El Correo
A principios del mes de octubre que hoy iniciamos se cumplen cuatro años del comienzo de la segunda guerra ruso-chechena postsoviética. Una guerra que no ha terminado, por mucho que las bravuconadas de los responsables militares en Moscú anuncien lo contrario. Y no sólo se trata de que la resistencia a las acciones del Ejército ruso siga siendo palpable en las montañas meridionales de la república secesionista: la guerrilla -bien es verdad que a través de atentados comúnmente suicidas- parece haber mejorado su capacidad de asestar golpes en las ciudades emplazadas en las llanuras septentrionales del país.
El de Chechenia es uno más de los muchos conflictos de los que los medios de comunicación se desentienden. Su presencia en ellos queda reducida a una circunstancia bien conocida: Chechenia sólo ocupa espacio en periódicos y telediarios cuando se revela el espectáculo de las acciones militares de la guerrilla (no las del Ejército ruso, invisible a los ojos de nuestros medios, y ello por mucho que organizaciones como Amnistía Internacional hayan tenido a bien recordar las constantes violaciones de los derechos humanos más básicos protagonizadas por unos militares que gozan de manifiesta impunidad). Y al respecto no está de más agregar que la reaparición episódica del contencioso checheno de la mano de la toma del teatro Dubrovka de Moscú, un año atrás, en nada benefició a nuestra comprensión del conflicto de fondo. En los tiempos que corren no es un uso habitual entre nosotros preguntarse por qué un puñado de jóvenes decide poner en peligro su vida a través de una acción como la del teatro moscovita.
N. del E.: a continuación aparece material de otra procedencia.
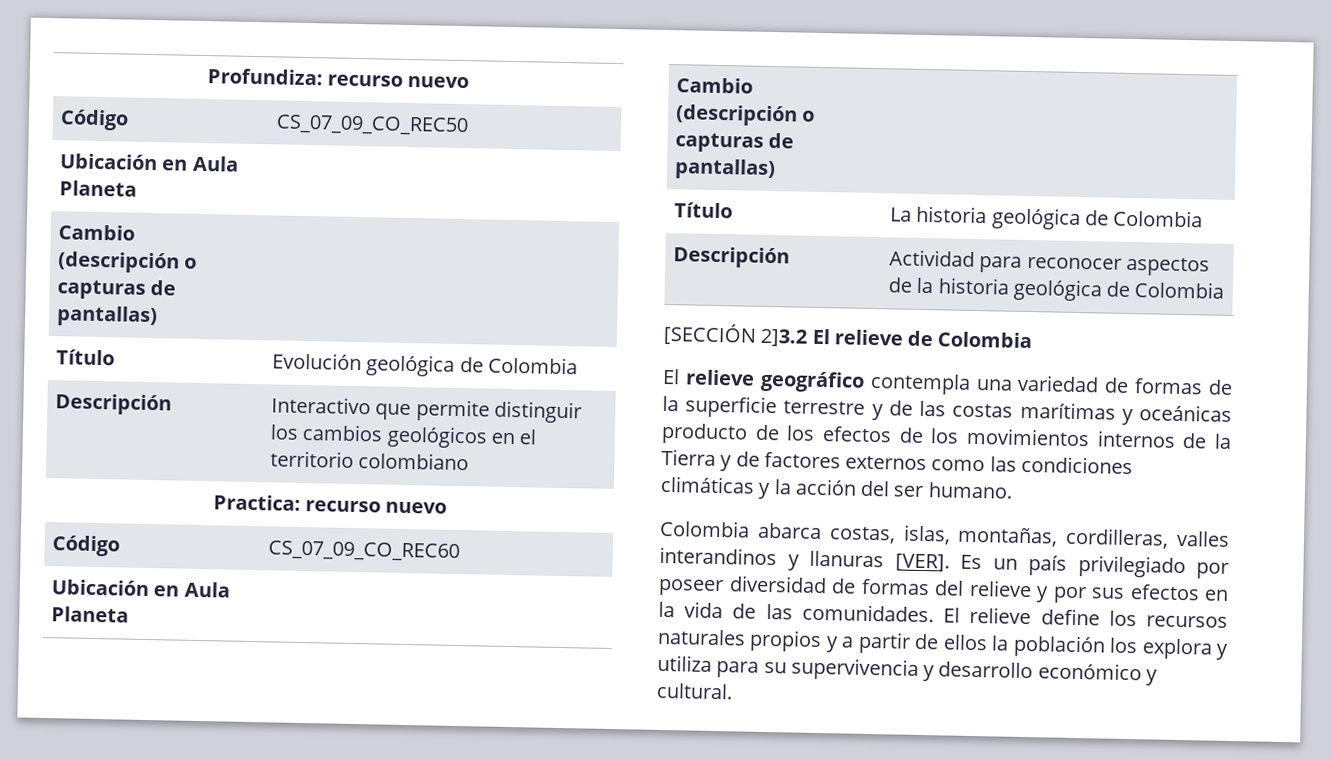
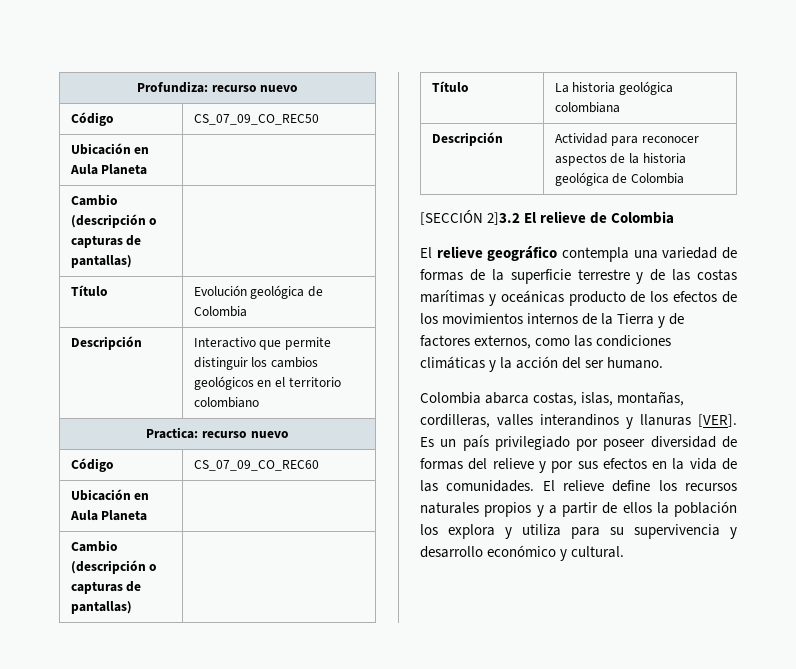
[1084,209,1204,228] de Colombia -> [554,102,620,113] colombiana
[845,455,928,471] externos -> [474,335,532,349] externos,

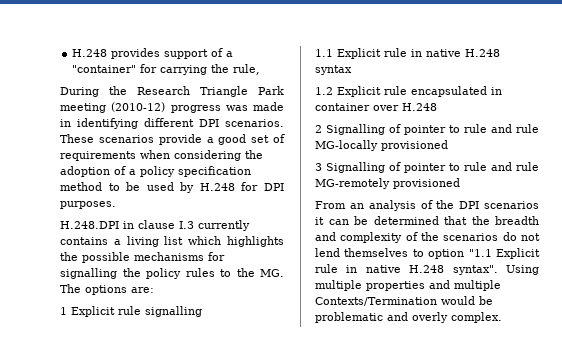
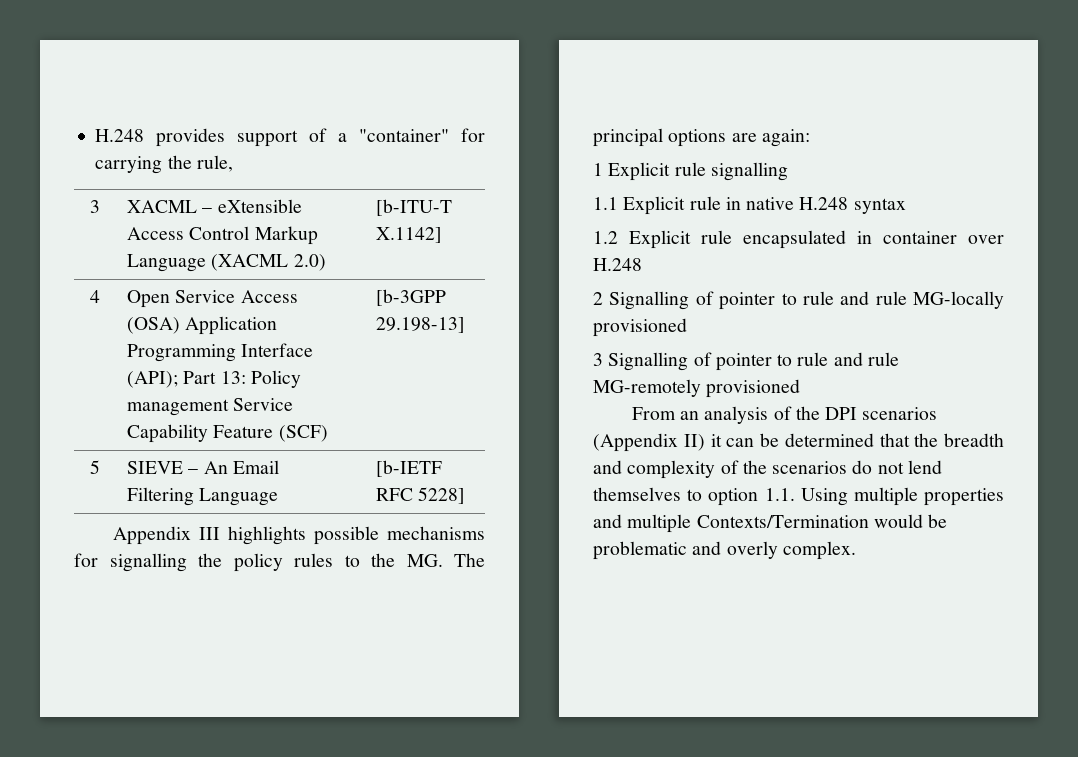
[60,86,284,97] [60,102,284,113] [60,118,284,129] [60,134,286,145] [60,150,263,161] [60,166,251,177] [60,182,284,193] [60,201,116,209] [60,220,250,231] [60,236,284,247] [60,252,78,261] // During the Research Triangle Park meeting (2010-12) progress was made in identifying different DPI scenarios. These scenarios provide a good set of requirements when considering the adoption of a policy specification method to be used by H.248 for DPI purposes. // H.248.DPI in clause I.3 currently contains a living list which highlights the -> [89,200,100,213] [127,199,302,213] [127,226,318,245] [127,254,326,272] [376,199,453,216] [376,227,443,243] [89,290,100,303] [127,290,298,308] [127,316,278,335] [127,343,314,362] [127,370,301,388] [127,398,294,416] [127,424,328,443] [376,289,447,306] [376,317,466,333] [89,460,100,474] [127,460,279,474] [127,487,279,506] [376,460,443,477] [376,487,466,504] [112,526,306,545] // 3 | XACML – eXtensible Access Control Markup Language (XACML 2.0) | [b-ITU-T X.1142] // 4 | Open Service Access (OSA) Application Programming Interface (API); Part 13: Policy management Service Capability Feature (SCF) | [b-3GPP 29.198-13] // 5 | SIEVE – An Email Filtering Language | [b-IETF RFC 5228] // Appendix III highlights
[85,285,154,295] options are: -> [593,128,810,147] principal options are again:
(539, 205) none -> [593,433,705,452] (Appendix II)
[468,248,540,259] [315,264,498,275] "1.1 Explicit rule in native H.248 syntax". -> [764,488,795,501] 1.1.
Es innegable, por lo demás, que el presidente ruso, Vladímir Putin, ha ganado la batalla mediática allende las fronteras de su país. Para ello se ha servido de una nada sutil combinación de fáciles simplificaciones -el conflicto de Chechenia no remite a otra circunstancia que al terrorismo más abyecto, con Al-Qaida moviendo sus peones en el Cáucaso septentrional- y de medidas de cara a la galería entre las que despuntan el fantasmagórico referéndum celebrado la primavera pasada y las elecciones de este otoño. A duras penas sorprende que semejante combinación de simplezas y manipulaciones haya calado hondo en las cancillerías occidentales: aunque muchos se empeñen en olvidarlo, éstas llevan años mirando hacia otro lado cuando se trata de encarar un desastre, el de Chechenia, cuya magnitud queda reflejada en las fotos de Grozni, una ciudad machacada al estilo de Dresde sesenta años atrás.
Obligados estamos a recordar de nuevo que comportamientos similares han pasado a impregnar al grueso de nuestros medios de comunicación. Aunque admitamos, y no es mucho desafuero, que lo que impera en estos es, sin más, la desidia que invita a recelar de todo aquello que no produce primeras planas, convengamos en que no faltan conductas más aviesas. Una de ellas la proporciona la alarmante aceptación -tan de estos tiempos- de que el conflicto de Chechenia se resume razonablemente de la mano de la cándida afirmación de que enfrenta a una malhadada guerrilla terrorista y a una maquinaria estatal merecedora de todos los respetos. Otra la aporta un sinfín de vergonzantes prejuicios xenófobos que inducen a tomar partido contra barbudos y sucios orientales, y en provecho de un civilizado ejército federal. La última de las aberraciones no es otra que el designio, ya glosado, de rehuir una operación que en otras condiciones se antojaría inevitable: la de examinar por qué se ha llegado hasta aquí y, en paralelo, la de desacralizar los derechos de los Estados y recordar la ignominia de muchos de sus comportamientos.
No faltan los desafueros, en fin, en determinados segmentos de la izquierda que, significativamente, han optado también por darle la espalda a lo que sucede en Chechenia. En unos casos son gentes que, sorprendentemente, siguen mostrando un ilimitado arrobamiento cuando se trata de una Rusia entendida como el último baluarte que queda en el camino de la hegemonía norteamericana. En otros lo que despunta es, antes bien, la idea de que desde 1991 ha sido Estados Unidos el que ha movido, de manera soterrada, los hilos de la resistencia chechena. Si esa idea ha tenido algún fundamento, en este momento y hora, y al amparo de la luna de miel que viven Bush hijo y Putin, su predicamento parece escaso. Y es que, aunque nadie con dos dedos de cabeza puede ignorar que Washington ha pujado con claridad por hacerse con el control de áreas geoestratégica y geoeconómicamente jugosas como es el caso del Cáucaso, ello en modo alguno puede ocultar que la principal maquinaria de terror de cuantas operan en Chechenia es, con toda evidencia, el Ejército ruso.